Dieses bereits vor mehr als 10 Jahren bei uns entwickelte Procedere hat sich bewährt und verkürzt die Rehabilitationszeit wesentlich.

Rehabilitation

Das postoperative Management nach Rekonstruktion der Patellasehne muss unbedingt vom Operateur bestimmt werden und auch korrekt durchgeführt werden. Nach 8-12 Wochen, je nach Durchbauungsgrad der Sehne, welche mit dem MR kontrolliert wird, sollte die McLaughlin Schlinge in einem einfachen arthroskopischen Eingriff mit quasi nur drei Löcher entfernt werden, um die Montage zu entblockieren und eine definitive Mobilisation durchführen zu können. Primär postoperativ werden die Kniegelenke nur wenige Tage ruhiggestellt, initial beginnen wir - wenn vom Operateur aufgrund der guten intraoperativen Stabilität der Montage erlaubt - mit sofortigen Spannübungen für den Quadrizeps, möglichst bald nach gesicherter Wundheilung limitiert bewegt, meist ist das bei uns 0/0/90, sowohl passiv als auch je nach Stabilität aktiv, das heißt vorsichtige Streckübungen mit Eigengewicht können relativ früh begonnen werden. Die Sehne benötigt für das ausrichten der Narbenregenerate den richtigen Input, das heißt die Dosierung der Kraft muss langsam gesteigert werden, um die Sehnenheilung nicht zu gefährden. Die Belastung der Extremität kann je nach Zustand des Reservestreckapparates mit initial 15 kg Teilbelastung via 30 kg relativ früh nach ca. 6 Wochen bis zur Vollbelastung - immer unter Braceschutz - gesteigert werden. Da ja die Höhe des Ligamentes durch die McLaughlin Schlinge gegeben ist, kann schon relativ früh mit Spannübungen und auch teilweise Bewegungsübungen bei aktivem Quadrizeps ohne Widerstand nur mit Eigengewicht nach ca. 2 Wochen begonnen werden. In unserer Erfahrung gibt es da einen wesentlich rascheren Rehabilitationsfortschritt. Die letzte Entscheidung über die Rehabilitation hat natürlich der Operateur, der die Sehnenrekonstruktion kennt. Die früher durchgeführte Gipsruhigstellung wird bei uns grundsätzlich nicht mehr durchgeführt.
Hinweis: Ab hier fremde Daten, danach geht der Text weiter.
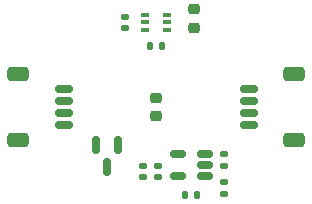
<source format=gtp>
%TF.GenerationSoftware,KiCad,Pcbnew,7.0.10-7.0.10~ubuntu22.04.1*%
%TF.CreationDate,2024-04-15T11:30:46-07:00*%
%TF.ProjectId,630nm_16mA,3633306e-6d5f-4313-966d-412e6b696361,rev?*%
%TF.SameCoordinates,Original*%
%TF.FileFunction,Paste,Top*%
%TF.FilePolarity,Positive*%
%FSLAX46Y46*%
G04 Gerber Fmt 4.6, Leading zero omitted, Abs format (unit mm)*
G04 Created by KiCad (PCBNEW 7.0.10-7.0.10~ubuntu22.04.1) date 2024-04-15 11:30:46*
%MOMM*%
%LPD*%
G01*
G04 APERTURE LIST*
G04 Aperture macros list*
%AMRoundRect*
0 Rectangle with rounded corners*
0 $1 Rounding radius*
0 $2 $3 $4 $5 $6 $7 $8 $9 X,Y pos of 4 corners*
0 Add a 4 corners polygon primitive as box body*
4,1,4,$2,$3,$4,$5,$6,$7,$8,$9,$2,$3,0*
0 Add four circle primitives for the rounded corners*
1,1,$1+$1,$2,$3*
1,1,$1+$1,$4,$5*
1,1,$1+$1,$6,$7*
1,1,$1+$1,$8,$9*
0 Add four rect primitives between the rounded corners*
20,1,$1+$1,$2,$3,$4,$5,0*
20,1,$1+$1,$4,$5,$6,$7,0*
20,1,$1+$1,$6,$7,$8,$9,0*
20,1,$1+$1,$8,$9,$2,$3,0*%
G04 Aperture macros list end*
%ADD10RoundRect,0.218750X-0.256250X0.218750X-0.256250X-0.218750X0.256250X-0.218750X0.256250X0.218750X0*%
%ADD11RoundRect,0.150000X-0.625000X0.150000X-0.625000X-0.150000X0.625000X-0.150000X0.625000X0.150000X0*%
%ADD12RoundRect,0.250000X-0.650000X0.350000X-0.650000X-0.350000X0.650000X-0.350000X0.650000X0.350000X0*%
%ADD13RoundRect,0.150000X0.625000X-0.150000X0.625000X0.150000X-0.625000X0.150000X-0.625000X-0.150000X0*%
%ADD14RoundRect,0.250000X0.650000X-0.350000X0.650000X0.350000X-0.650000X0.350000X-0.650000X-0.350000X0*%
%ADD15RoundRect,0.135000X-0.185000X0.135000X-0.185000X-0.135000X0.185000X-0.135000X0.185000X0.135000X0*%
%ADD16RoundRect,0.150000X0.512500X0.150000X-0.512500X0.150000X-0.512500X-0.150000X0.512500X-0.150000X0*%
%ADD17RoundRect,0.140000X0.170000X-0.140000X0.170000X0.140000X-0.170000X0.140000X-0.170000X-0.140000X0*%
%ADD18RoundRect,0.135000X0.185000X-0.135000X0.185000X0.135000X-0.185000X0.135000X-0.185000X-0.135000X0*%
%ADD19RoundRect,0.135000X-0.135000X-0.185000X0.135000X-0.185000X0.135000X0.185000X-0.135000X0.185000X0*%
%ADD20R,0.650000X0.400000*%
%ADD21RoundRect,0.150000X-0.150000X0.587500X-0.150000X-0.587500X0.150000X-0.587500X0.150000X0.587500X0*%
%ADD22RoundRect,0.140000X-0.140000X-0.170000X0.140000X-0.170000X0.140000X0.170000X-0.140000X0.170000X0*%
G04 APERTURE END LIST*
D10*
%TO.C,D1*%
X62700000Y-59212500D03*
X62700000Y-60787500D03*
%TD*%
D11*
%TO.C,J1*%
X54880000Y-58500000D03*
X54880000Y-59500000D03*
X54880000Y-60500000D03*
X54880000Y-61500000D03*
D12*
X51005000Y-57200000D03*
X51005000Y-62800000D03*
%TD*%
D13*
%TO.C,J2*%
X70520000Y-61500000D03*
X70520000Y-60500000D03*
X70520000Y-59500000D03*
X70520000Y-58500000D03*
D14*
X74395000Y-62800000D03*
X74395000Y-57200000D03*
%TD*%
D15*
%TO.C,R1*%
X68427600Y-63982600D03*
X68427600Y-65002600D03*
%TD*%
D16*
%TO.C,U2*%
X66795200Y-65881000D03*
X66795200Y-64931000D03*
X66795200Y-63981000D03*
X64520200Y-63981000D03*
X64520200Y-65881000D03*
%TD*%
D17*
%TO.C,C3*%
X62845200Y-65936000D03*
X62845200Y-64976000D03*
%TD*%
D18*
%TO.C,R3*%
X68427600Y-67360800D03*
X68427600Y-66340800D03*
%TD*%
D10*
%TO.C,L1*%
X65862200Y-51739700D03*
X65862200Y-53314700D03*
%TD*%
D19*
%TO.C,R2*%
X65150200Y-67481000D03*
X66170200Y-67481000D03*
%TD*%
D17*
%TO.C,C1*%
X60071000Y-53312000D03*
X60071000Y-52352000D03*
%TD*%
D20*
%TO.C,U1*%
X61727000Y-52197000D03*
X61727000Y-52847000D03*
X61727000Y-53497000D03*
X63627000Y-53497000D03*
X63627000Y-52847000D03*
X63627000Y-52197000D03*
%TD*%
D17*
%TO.C,C4*%
X61620200Y-65941000D03*
X61620200Y-64981000D03*
%TD*%
D21*
%TO.C,Q1*%
X59500000Y-63225000D03*
X57600000Y-63225000D03*
X58550000Y-65100000D03*
%TD*%
D22*
%TO.C,C2*%
X62209800Y-54864000D03*
X63169800Y-54864000D03*
%TD*%
M02*

</source>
Es ist jedoch auch bei noch so gut gelungener Operation und bei noch so genau durchgeführter Rehabilitation immer mit einer Sportkarenz von mindestens 6 Monaten zu rechnen. Natürlich sind „closed chain Übungen" sowie ohne Belastungsspitzen schon wesentlich früher möglich, sie begünstigen vor allem auch den Umformungsprozess des Zellkonvolutes während der Heilungsphase, die wird regelmäßig in 6-wöchigen Abständen mit dem MR kontrollieren. Mit einer kompletten Ausheilung wird international nach 9 Monaten gerechnet. Diese sollte sowohl kernspintomographisch als auch mit isokinetischen Krafttests verifiziert werden.

Eine antibiotische Abschirmung ist aufgrund der ausgedehnten Weichteilschädigungen obligatorisch, gleich wie eine konsequente Thromboseprophylaxe mit z.B. Lovenox bis zur vollen Belastbarkeit des Beines!